> [Dataset entries]:
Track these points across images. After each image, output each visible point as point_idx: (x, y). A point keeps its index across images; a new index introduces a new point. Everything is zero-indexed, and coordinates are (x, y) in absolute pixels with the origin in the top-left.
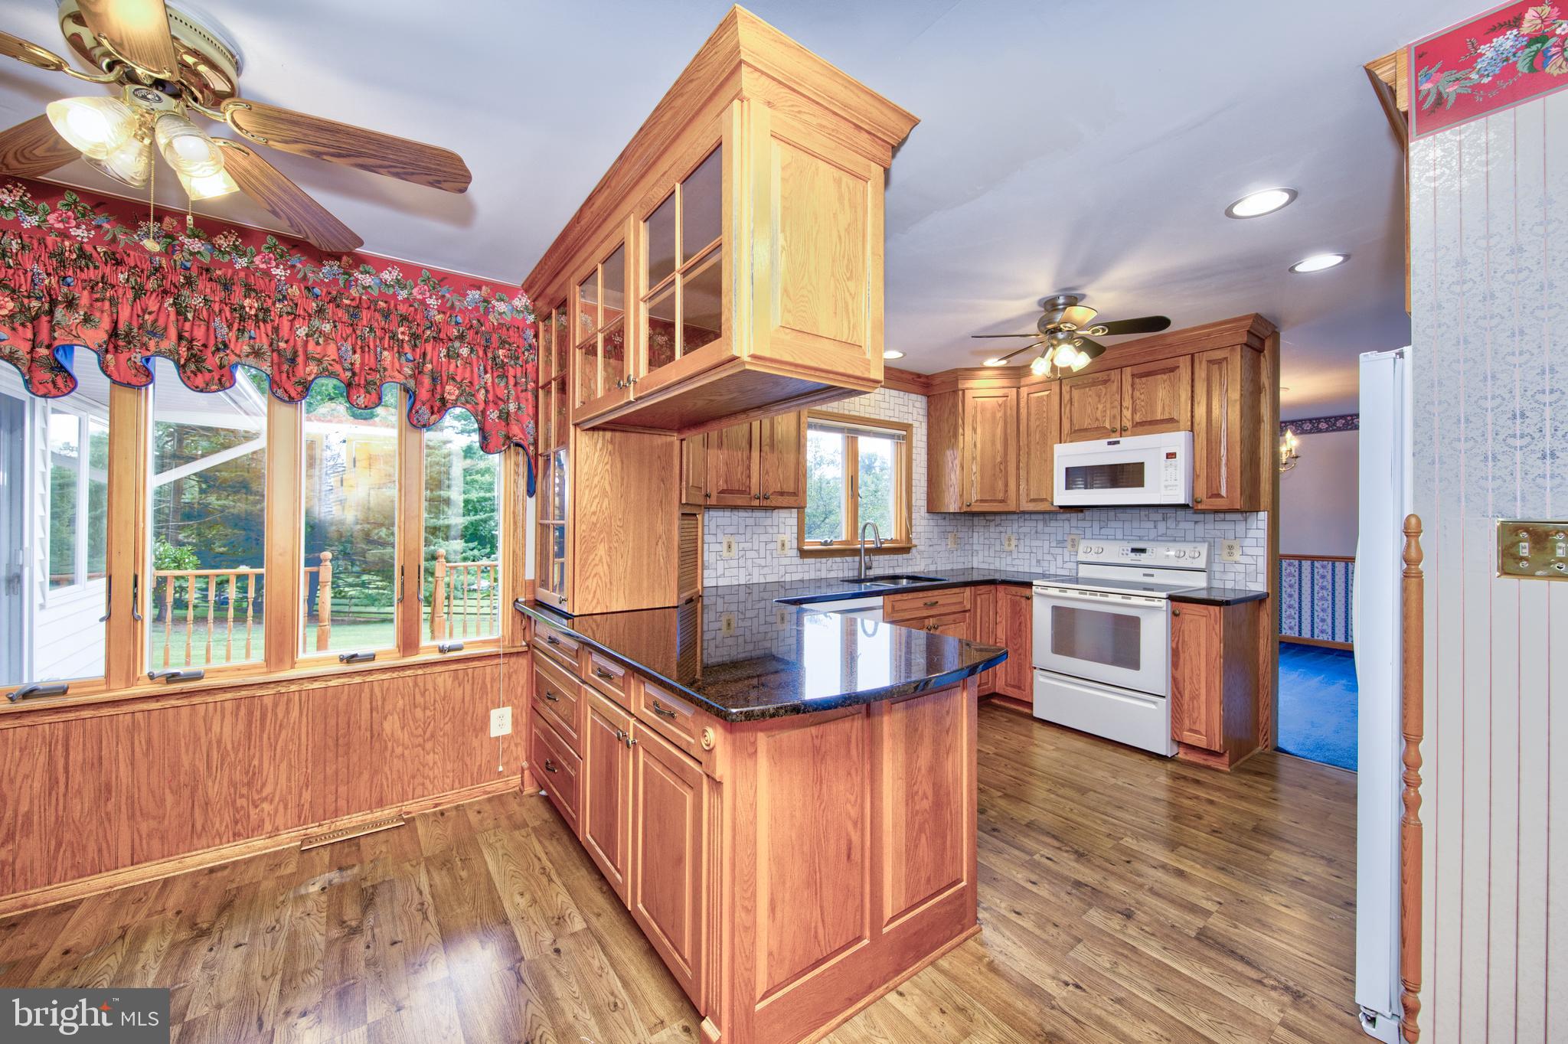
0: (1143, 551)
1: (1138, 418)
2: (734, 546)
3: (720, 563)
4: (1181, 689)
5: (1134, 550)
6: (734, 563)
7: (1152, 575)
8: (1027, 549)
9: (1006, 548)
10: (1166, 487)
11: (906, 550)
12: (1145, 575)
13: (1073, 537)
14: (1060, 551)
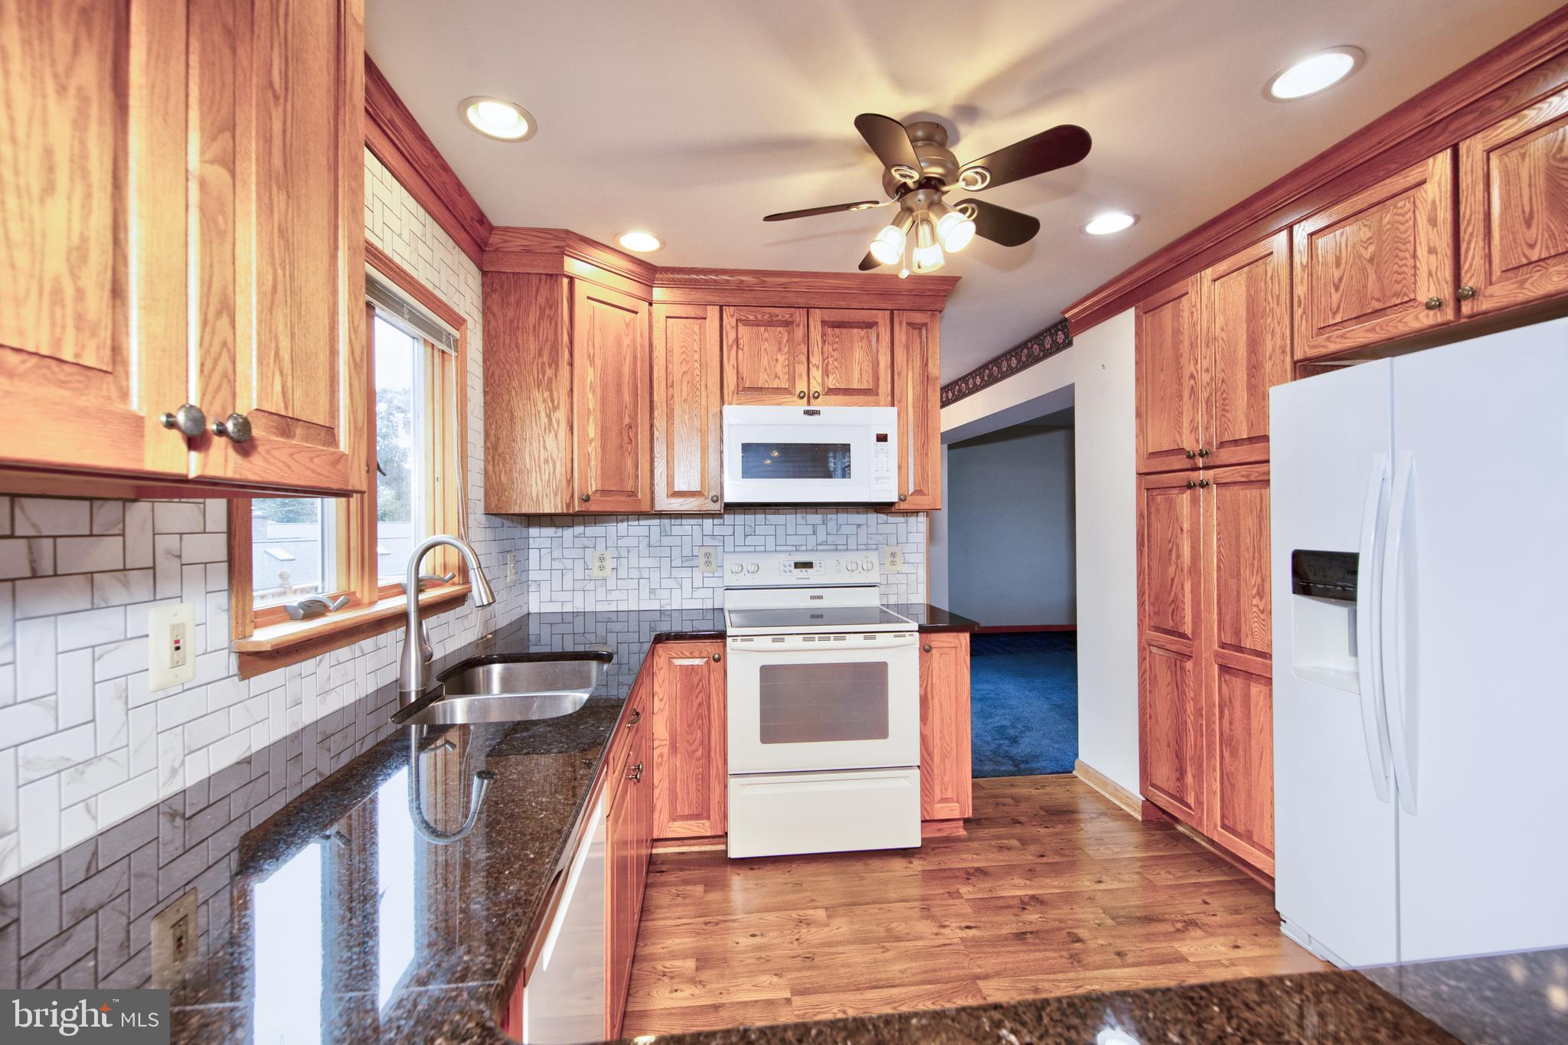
0: (808, 565)
4: (931, 749)
5: (797, 565)
7: (821, 597)
8: (634, 573)
9: (596, 573)
10: (877, 479)
11: (463, 597)
12: (812, 598)
13: (708, 550)
14: (686, 573)
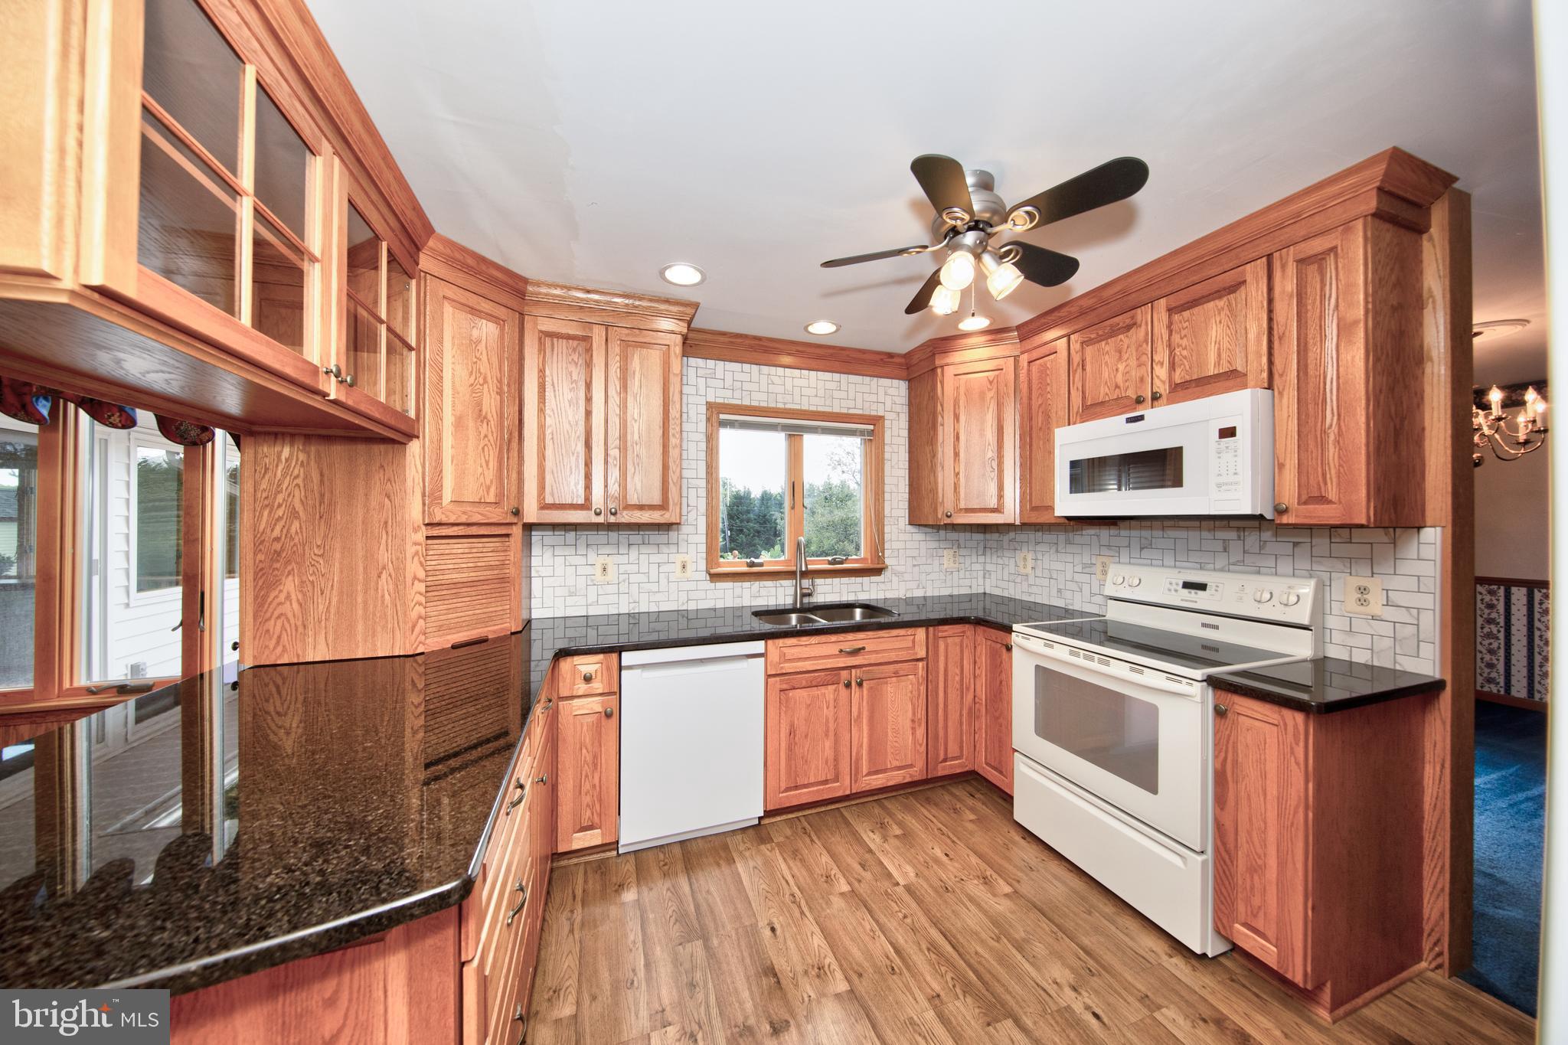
0: (1202, 587)
1: (1178, 378)
2: (611, 569)
3: (592, 590)
4: (1231, 845)
5: (1187, 585)
6: (613, 589)
7: (1216, 627)
8: (1046, 574)
9: (1022, 571)
10: (1219, 486)
11: (878, 571)
12: (1204, 625)
13: (1104, 559)
14: (1085, 578)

> [Exercise]: Copy out all of the data above word for word, leaving out the pictures.

> [Answer to this task]:
Track these points across images. After each image, output each visible point as point_idx: (x, y). A point keeps its index across images; a new index introduces a new point. Everything is zero-indexed, and coordinates are (x, y) in absolute pixels with the origin in the top-left.
0: (1143, 551)
1: (1138, 418)
2: (734, 546)
3: (720, 563)
4: (1181, 689)
5: (1134, 550)
6: (734, 563)
7: (1152, 575)
8: (1027, 549)
9: (1006, 548)
10: (1166, 487)
11: (906, 550)
12: (1145, 575)
13: (1073, 537)
14: (1060, 551)
0: (808, 565)
4: (931, 749)
5: (797, 565)
7: (821, 597)
8: (634, 573)
9: (596, 573)
10: (877, 479)
11: (463, 597)
12: (812, 598)
13: (708, 550)
14: (686, 573)
0: (1202, 587)
1: (1178, 378)
2: (611, 569)
3: (592, 590)
4: (1231, 845)
5: (1187, 585)
6: (613, 589)
7: (1216, 627)
8: (1046, 574)
9: (1022, 571)
10: (1219, 486)
11: (878, 571)
12: (1204, 625)
13: (1104, 559)
14: (1085, 578)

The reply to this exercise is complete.